Uzbekistan Targetkan 100 Ribu Turis dari Indonesia dan Malaysia
Foto: Ilustrasi Uzbekistan Targetkan 100 Ribu Turis dari Indonesia dan Malaysia.

Pemerintah Uzbekistan memperkuat kolaborasi pariwisata dengan Malaysia untuk menggaet lebih banyak wisatawan asal Indonesia pada Rabu (15/4/2026). Langkah strategis ini dilakukan dengan memanfaatkan kampanye Visit Malaysia 2026 guna meningkatkan arus kunjungan antarnegara di kawasan Asia Tenggara.

Duta Besar Uzbekistan untuk Malaysia, Karomidin Gadoev, menyatakan bahwa promosi bersama perlu ditingkatkan demi menjaga stabilitas industri penerbangan. Pihaknya menilai Indonesia merupakan pasar potensial yang dapat memperkuat ekosistem pariwisata di kawasan tersebut, sebagaimana dilansir dari Detik Travel.

"Harus ada keseimbangan arus wisatawan.
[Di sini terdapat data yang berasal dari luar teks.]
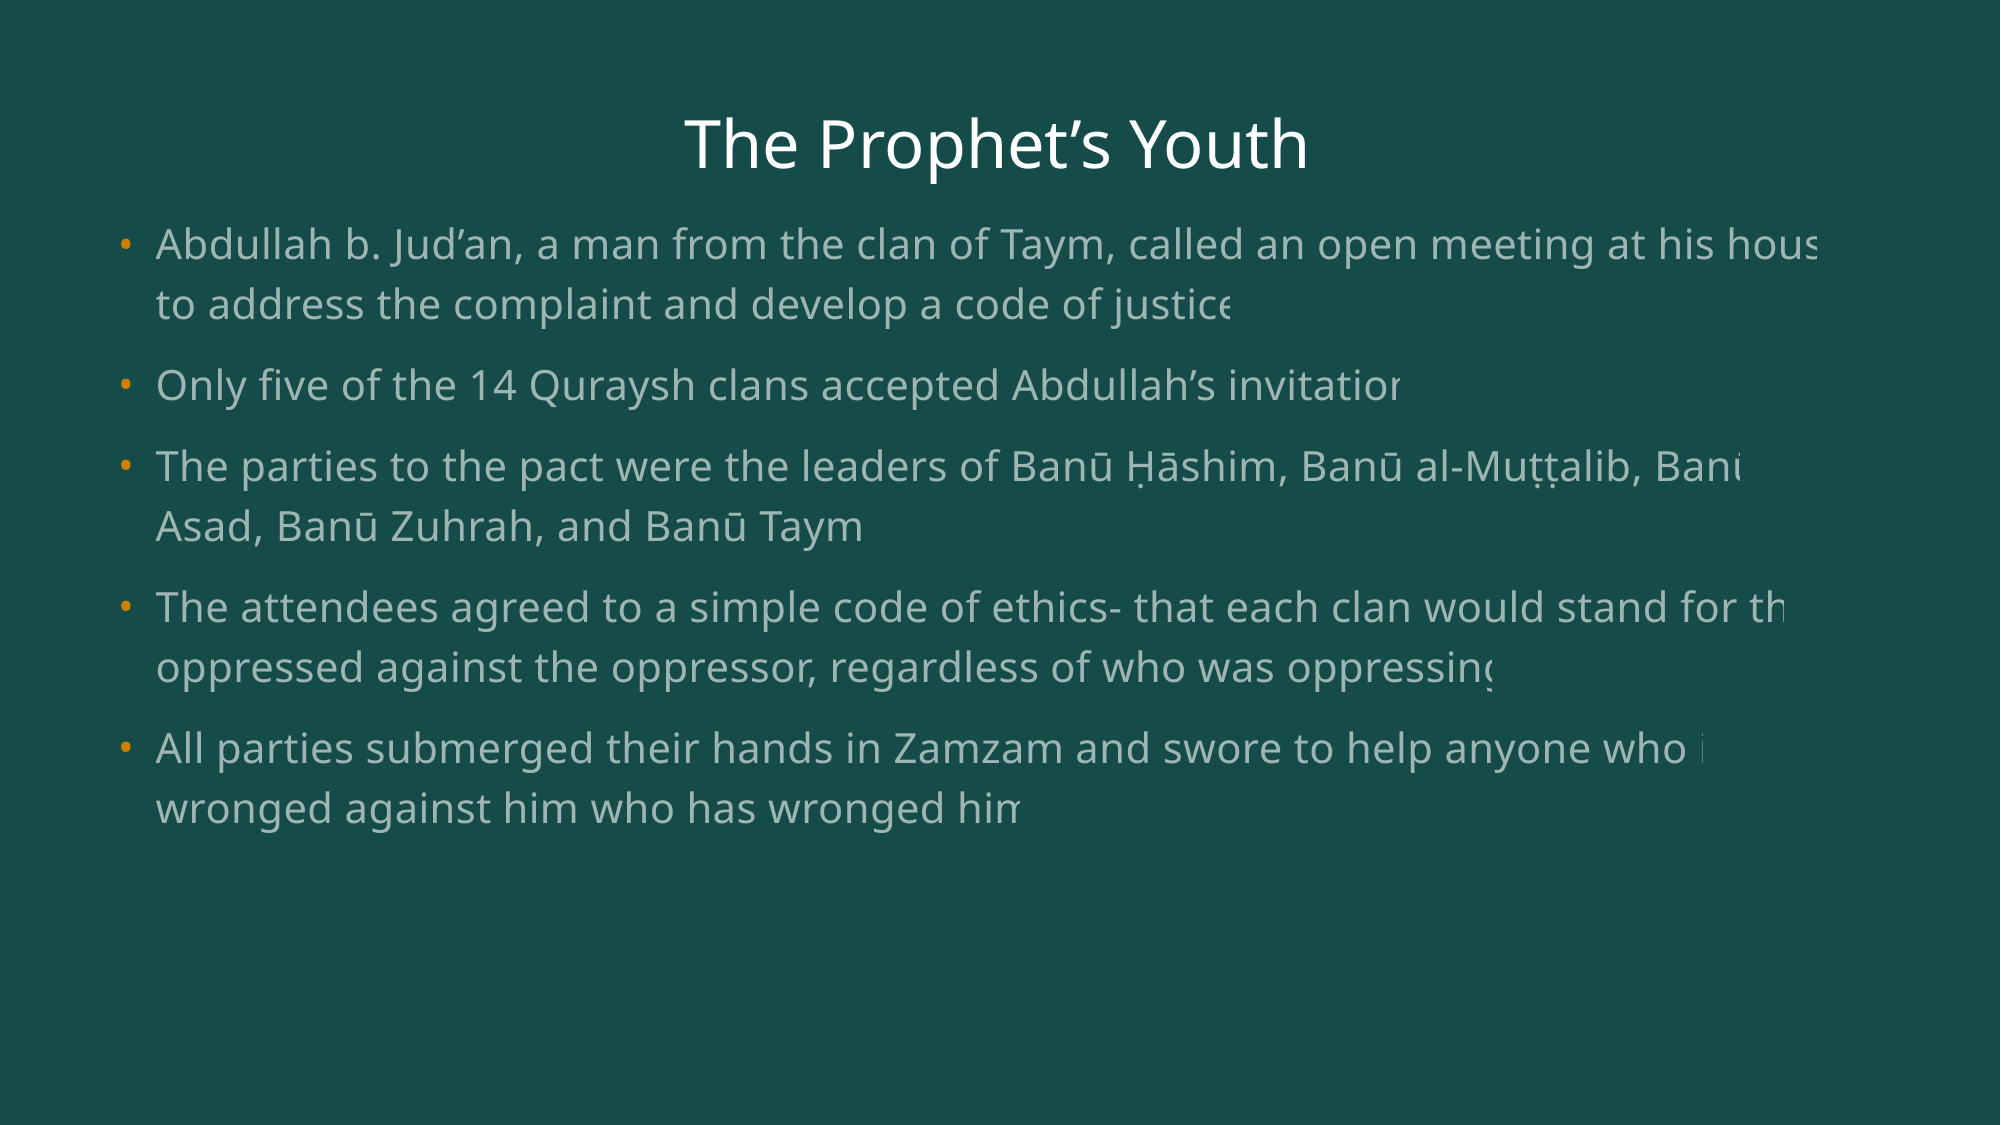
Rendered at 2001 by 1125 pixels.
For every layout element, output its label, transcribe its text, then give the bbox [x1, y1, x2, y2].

list Abdullah b. Jud’an, a man from the clan of Taym, called an open meeting at his house to address the complaint and develop a code of justice. Only five of the 14 Quraysh clans accepted Abdullah’s invitation. The parties to the pact were the leaders of Banū Ḥāshim, Banū al-Muṭṭalib, Banū Asad, Banū Zuhrah, and Banū Taym. The attendees agreed to a simple code of ethics- that each clan would stand for the oppressed against the oppressor, regardless of who was oppressing. All parties submerged their hands in Zamzam and swore to help anyone who is wronged against him who has wronged him [118, 207, 1878, 947]
title The Prophet’s Youth [118, 101, 1878, 207]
Jika penerbangan penuh ke satu arah tetapi kosong saat kembali, maka rute tersebut tidak akan berkelanjutan," ujar Gadoev.

Gadoev memuji keberhasilan otoritas Malaysia dalam mengelola sektor pariwisata, khususnya pada segmen wisata ramah Muslim. Pengalaman tersebut menjadi acuan bagi Uzbekistan untuk memperluas jangkauan ke negara tetangga seperti Indonesia.

"Malaysia adalah negara yang luar biasa dan contoh keberhasilan di sektor pariwisata. Kami ingin bekerja sama untuk mempromosikan pariwisata," kata Gadoev.

Peningkatan konektivitas menjadi fokus utama dalam diskusi bilateral antara pihak Uzbekistan dan Malaysia saat ini. Rencana penambahan jadwal penerbangan dari Kuala Lumpur menuju kota-kota bersejarah seperti Samarkand dan Bukhara sedang dimatangkan untuk mempermudah akses pelancong Indonesia.

Data statistik menunjukkan pertumbuhan signifikan kunjungan warga Malaysia ke Uzbekistan yang mencapai 12.500 orang pada tahun lalu. Angka tersebut meningkat tajam dibandingkan tahun 2023 yang hanya mencatat sekitar 4.300 kunjungan wisatawan.

Target ambisius ditetapkan untuk periode 2026-2027 dengan sasaran jumlah pelancong gabungan dari Indonesia dan Malaysia mencapai 100.000 orang. Saat ini, angka kunjungan dari kedua negara tersebut secara total masih berada di bawah angka 20.000 peserta setiap tahunnya.

Strategi Uzbekistan mencakup penyediaan paket tur terintegrasi yang menggabungkan perjalanan wisata dengan ibadah umrah. Kemudahan ini disiapkan khusus bagi wisatawan Muslim di Asia Tenggara guna memberikan nilai tambah pada rute perjalanan yang ditawarkan.